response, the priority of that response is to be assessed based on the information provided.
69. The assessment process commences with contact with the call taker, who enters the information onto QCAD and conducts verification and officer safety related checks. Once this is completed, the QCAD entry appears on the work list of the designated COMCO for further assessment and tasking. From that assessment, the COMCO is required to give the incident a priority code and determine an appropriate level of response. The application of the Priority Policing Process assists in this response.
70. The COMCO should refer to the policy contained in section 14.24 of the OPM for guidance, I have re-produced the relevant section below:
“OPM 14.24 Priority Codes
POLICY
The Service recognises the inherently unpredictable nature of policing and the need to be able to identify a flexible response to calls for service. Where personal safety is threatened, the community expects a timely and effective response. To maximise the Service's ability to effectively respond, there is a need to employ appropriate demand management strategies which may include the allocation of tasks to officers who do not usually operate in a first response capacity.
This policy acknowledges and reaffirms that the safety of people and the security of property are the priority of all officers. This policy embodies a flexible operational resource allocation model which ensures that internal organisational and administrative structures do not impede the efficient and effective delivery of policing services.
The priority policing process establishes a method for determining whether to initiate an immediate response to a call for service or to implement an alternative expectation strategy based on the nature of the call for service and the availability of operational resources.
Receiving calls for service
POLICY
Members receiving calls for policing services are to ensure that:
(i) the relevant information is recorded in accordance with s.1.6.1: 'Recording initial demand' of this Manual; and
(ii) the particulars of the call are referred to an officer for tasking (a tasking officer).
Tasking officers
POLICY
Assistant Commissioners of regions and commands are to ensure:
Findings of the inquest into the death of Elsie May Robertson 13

» PROBLEM TO WORK ON
Working down from the line that contains "(i) the relevant", retype each line exactly through the last line of the data, and give nothing else.

» EXERCISE SOLUTION
(i) the relevant information is recorded in accordance with s.1.6.1: 'Recording initial demand' of this Manual; and
(ii) the particulars of the call are referred to an officer for tasking (a tasking officer).
Tasking officers
POLICY
Assistant Commissioners of regions and commands are to ensure:
Findings of the inquest into the death of Elsie May Robertson 13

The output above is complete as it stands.